(Data for intrinsic matrix estimation)
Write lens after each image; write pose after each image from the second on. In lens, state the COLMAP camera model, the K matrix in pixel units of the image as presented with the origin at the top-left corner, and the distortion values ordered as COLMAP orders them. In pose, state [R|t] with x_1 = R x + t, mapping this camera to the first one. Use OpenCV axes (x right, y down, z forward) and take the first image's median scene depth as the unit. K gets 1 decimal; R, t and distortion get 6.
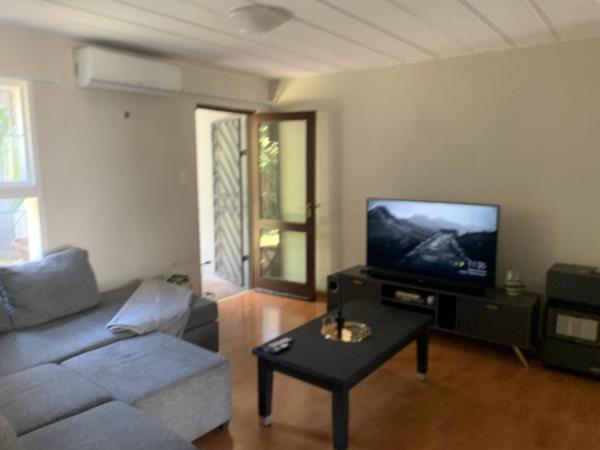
lens RADIAL K [[450.2, 0, 300.0], [0, 450.2, 225.0], [0, 0, 1]] dist [0.034873, -0.000099]
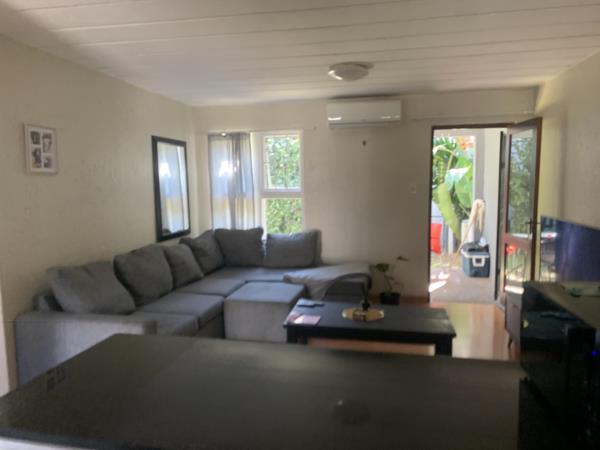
lens RADIAL K [[455.4, 0, 306.7], [0, 455.4, 224.8], [0, 0, 1]] dist [0.042795, -0.000900]
pose [[0.459652, 0.080895, -0.884407, 0.702163], [-0.116066, 0.992774, 0.030484, -0.012142], [0.880482, 0.088638, 0.465720, 0.180322]]
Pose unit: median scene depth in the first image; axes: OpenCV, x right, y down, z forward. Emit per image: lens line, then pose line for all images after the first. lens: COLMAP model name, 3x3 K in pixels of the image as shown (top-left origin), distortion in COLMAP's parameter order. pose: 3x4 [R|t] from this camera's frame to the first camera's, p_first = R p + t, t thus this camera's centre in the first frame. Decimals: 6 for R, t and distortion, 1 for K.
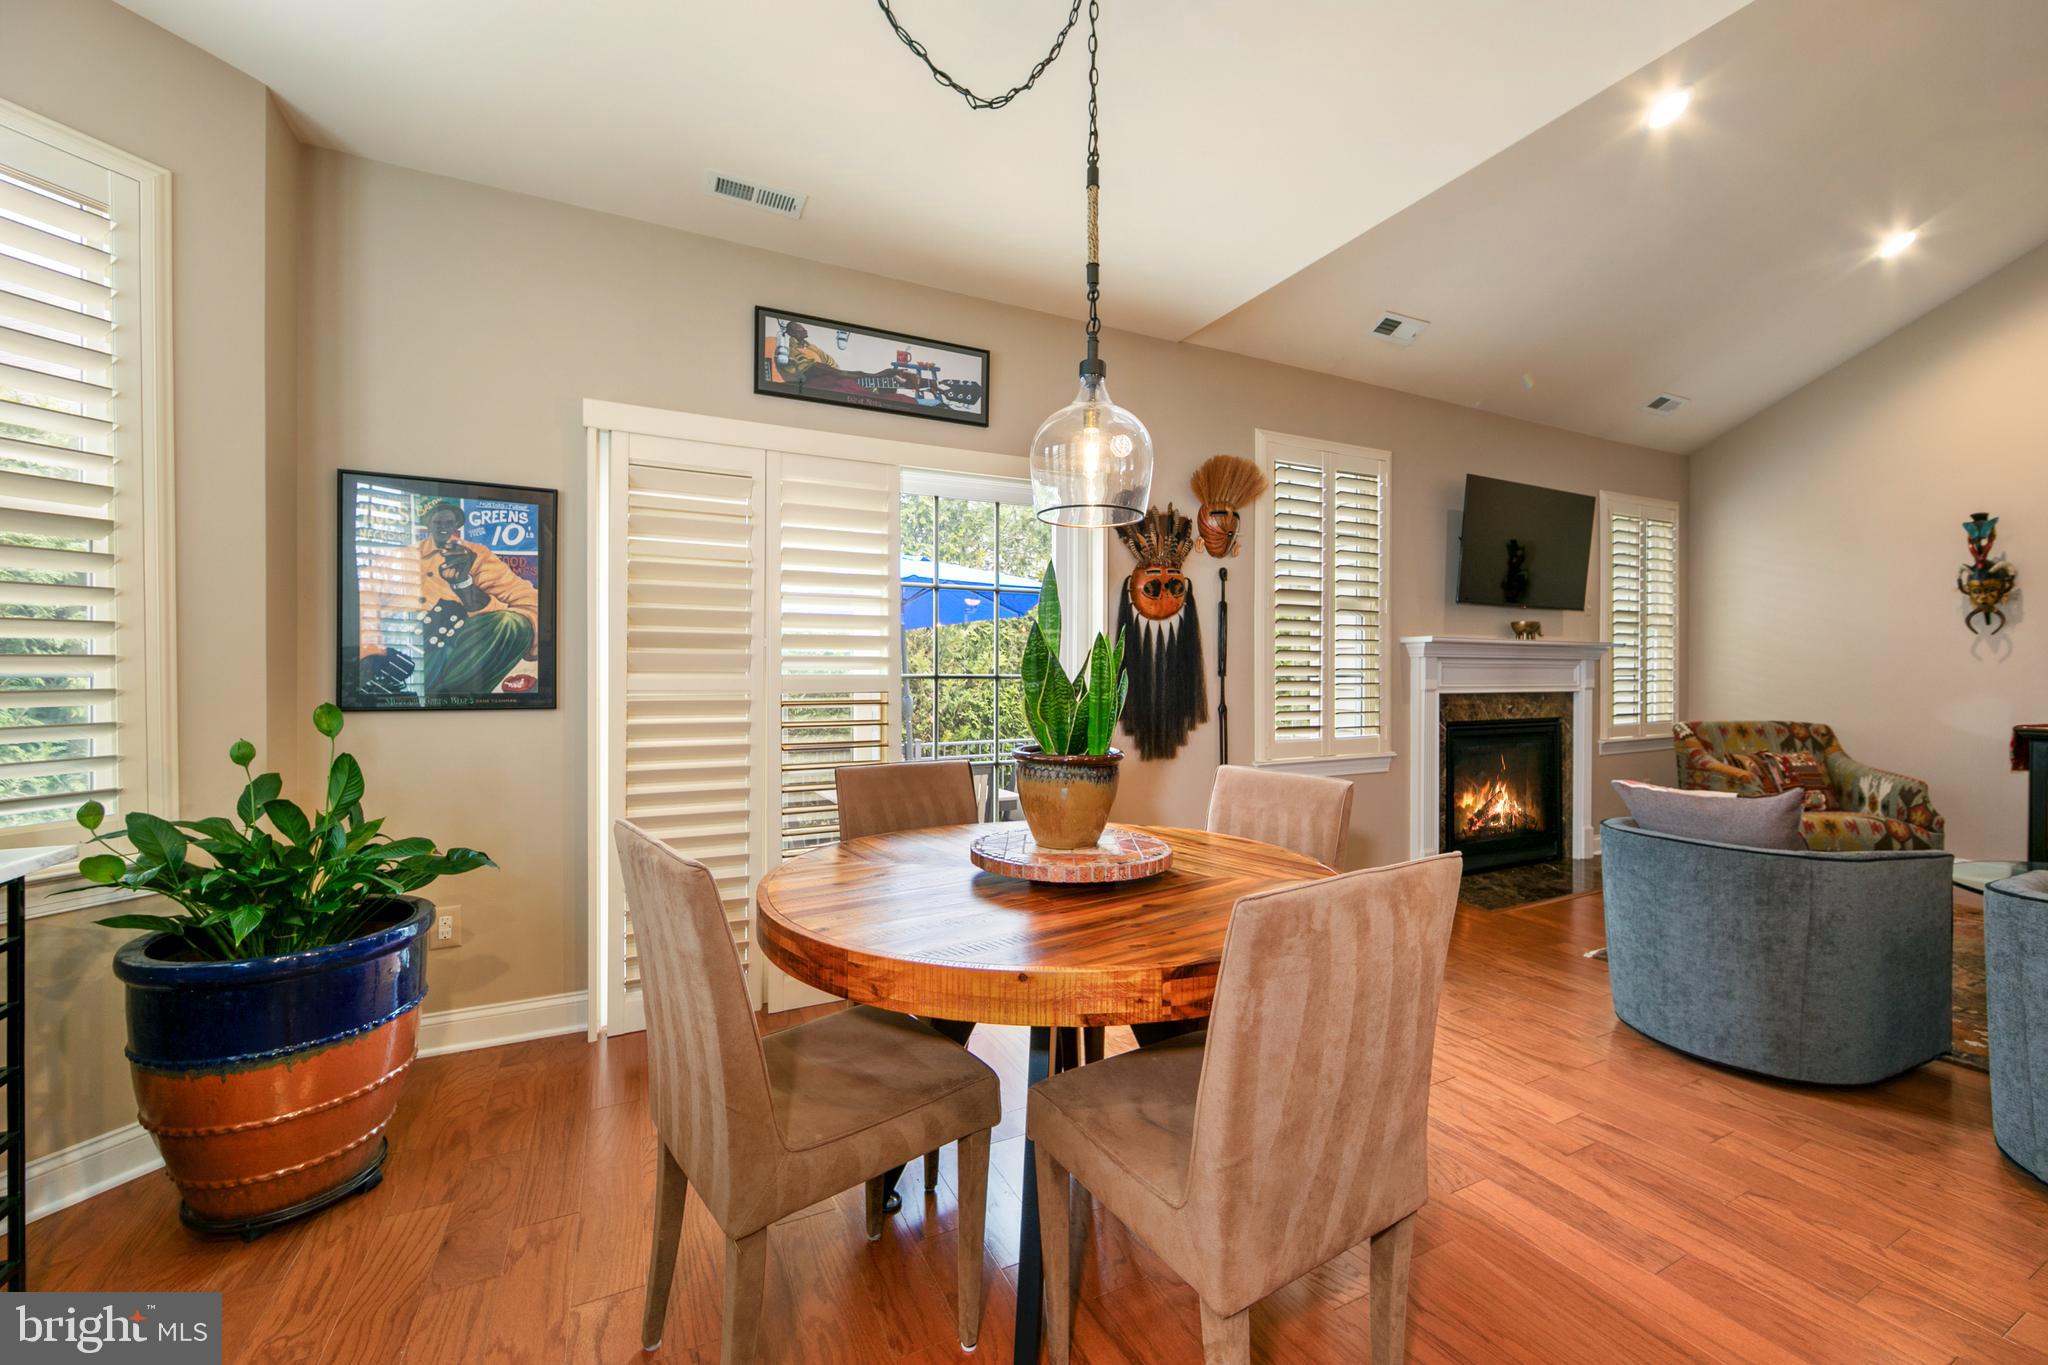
lens RADIAL K [[805.8, 0, 1028.4], [0, 805.8, 672.3], [0, 0, 1]] dist [-0.001962, -0.000223]
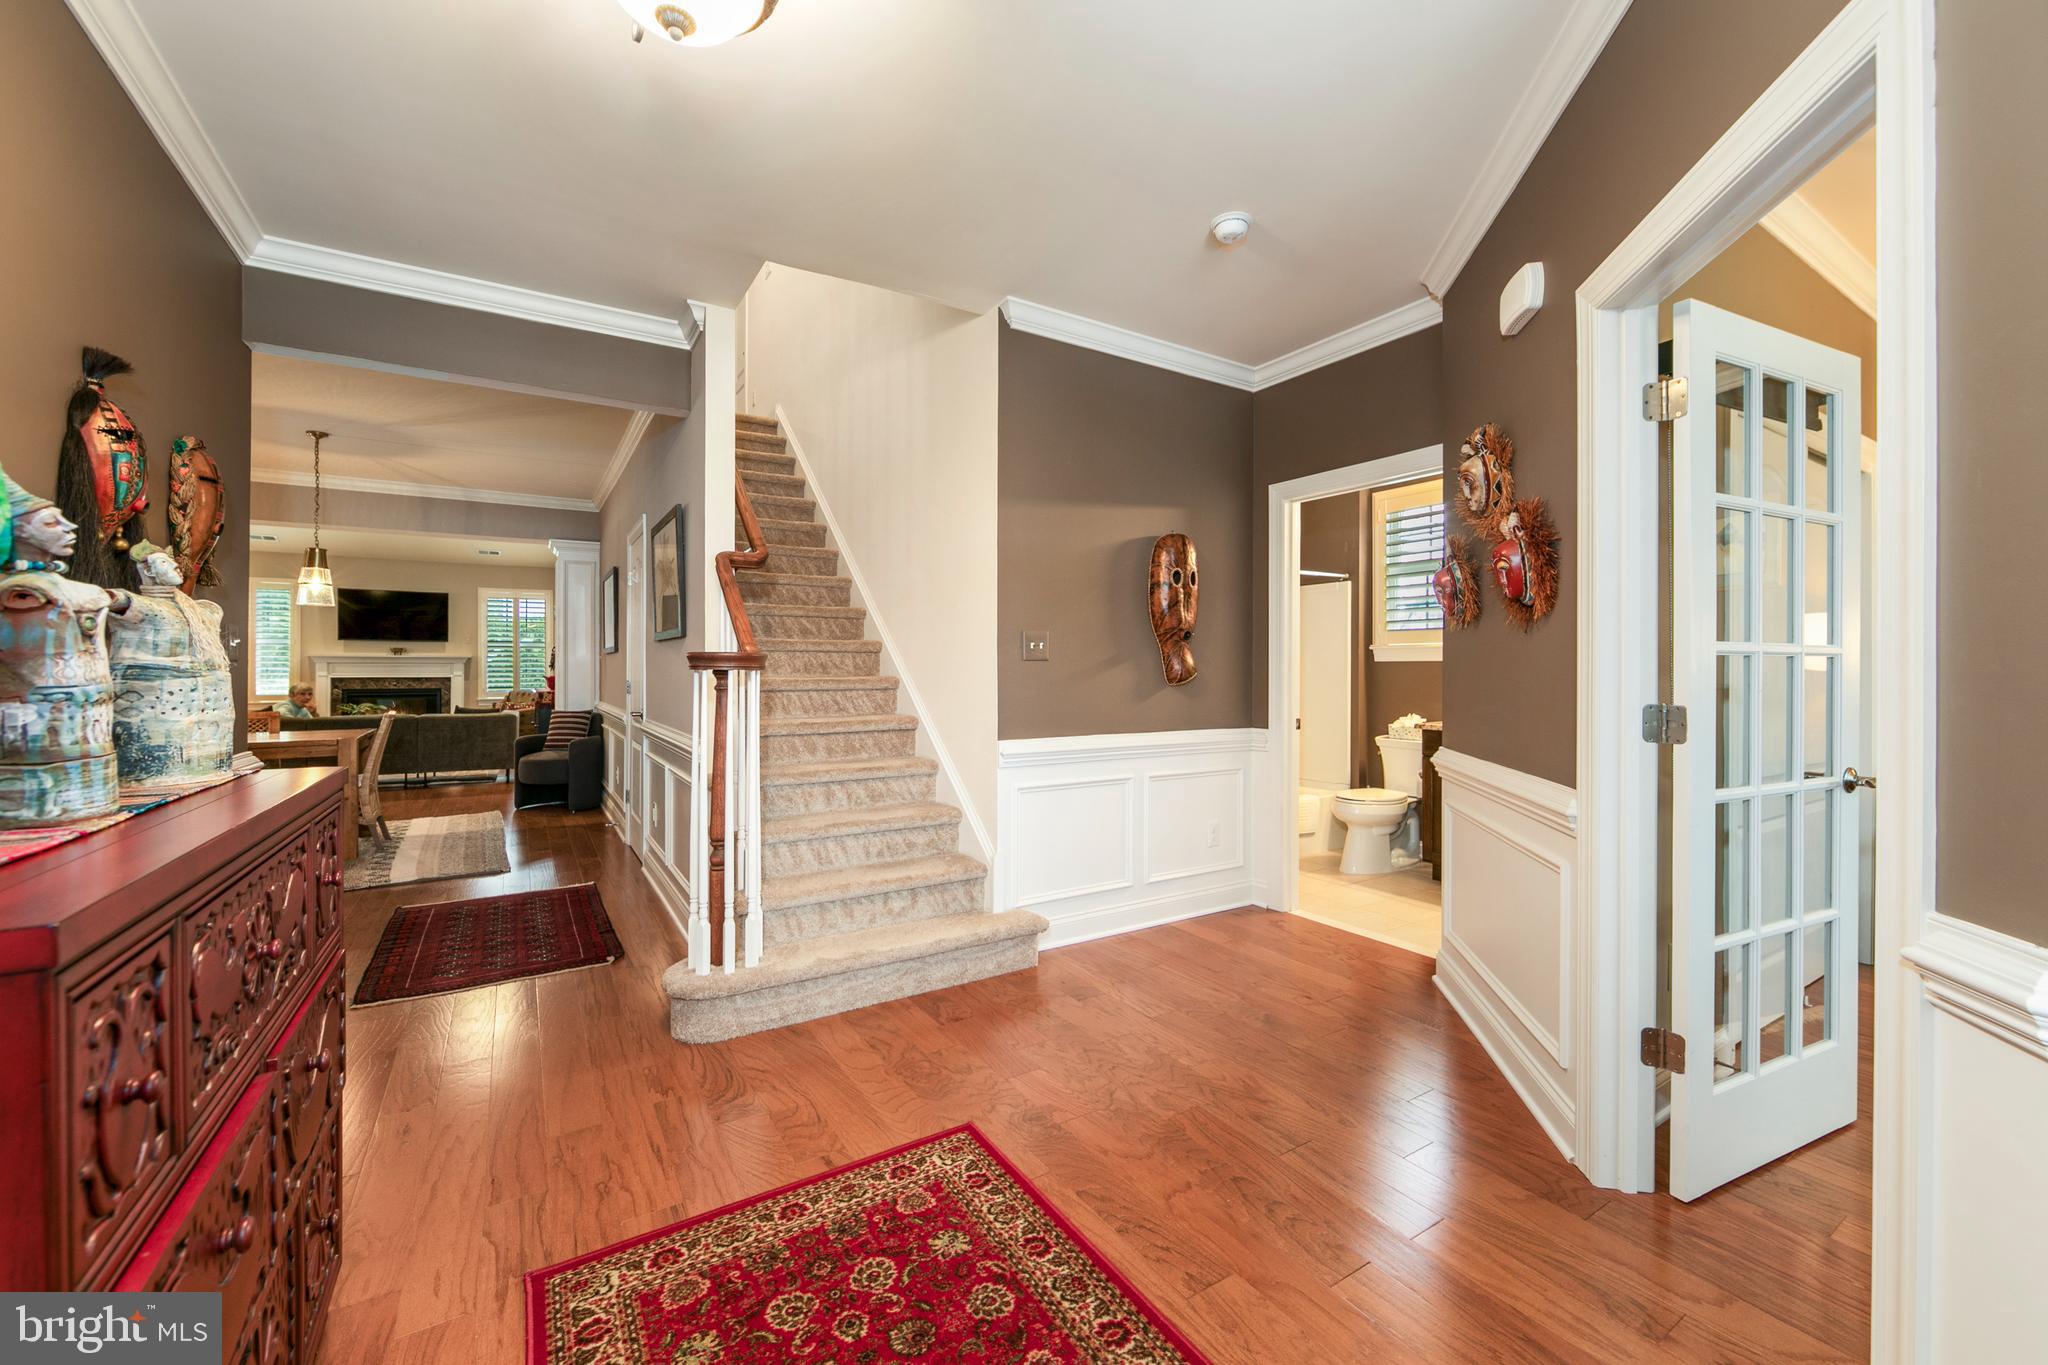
lens RADIAL K [[805.8, 0, 1045.2], [0, 805.8, 667.8], [0, 0, 1]] dist [-0.001962, -0.000223]
pose [[0.993363, 0.003047, 0.114982, 3.625391], [-0.003440, 0.999989, 0.003220, -0.027862], [-0.114971, -0.003595, 0.993362, -2.554249]]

- Instructions for the task
Format the records above as a two-column CSV with the columns instruction and output, one row per record, placing the record's text and its answer each in a single quoted field with line breaks replaced by spaces. Leave the pictures out.

- Task result
instruction,output
"Write lens after each image; write pose after each image from the second on. In lens, state the COLMAP camera model, the K matrix in pixel units of the image as presented with the origin at the top-left corner, and the distortion values ordered as COLMAP orders them. In pose, state [R|t] with x_1 = R x + t, mapping this camera to the first one. Use OpenCV axes (x right, y down, z forward) and take the first image's median scene depth as the unit. K gets 1 decimal; R, t and distortion get 6.","lens RADIAL K [[450.2, 0, 300.0], [0, 450.2, 225.0], [0, 0, 1]] dist [0.034873, -0.000099] lens RADIAL K [[455.4, 0, 306.7], [0, 455.4, 224.8], [0, 0, 1]] dist [0.042795, -0.000900] pose [[0.459652, 0.080895, -0.884407, 0.702163], [-0.116066, 0.992774, 0.030484, -0.012142], [0.880482, 0.088638, 0.465720, 0.180322]]"
"Pose unit: median scene depth in the first image; axes: OpenCV, x right, y down, z forward. Emit per image: lens line, then pose line for all images after the first. lens: COLMAP model name, 3x3 K in pixels of the image as shown (top-left origin), distortion in COLMAP's parameter order. pose: 3x4 [R|t] from this camera's frame to the first camera's, p_first = R p + t, t thus this camera's centre in the first frame. Decimals: 6 for R, t and distortion, 1 for K.","lens RADIAL K [[805.8, 0, 1028.4], [0, 805.8, 672.3], [0, 0, 1]] dist [-0.001962, -0.000223] lens RADIAL K [[805.8, 0, 1045.2], [0, 805.8, 667.8], [0, 0, 1]] dist [-0.001962, -0.000223] pose [[0.993363, 0.003047, 0.114982, 3.625391], [-0.003440, 0.999989, 0.003220, -0.027862], [-0.114971, -0.003595, 0.993362, -2.554249]]"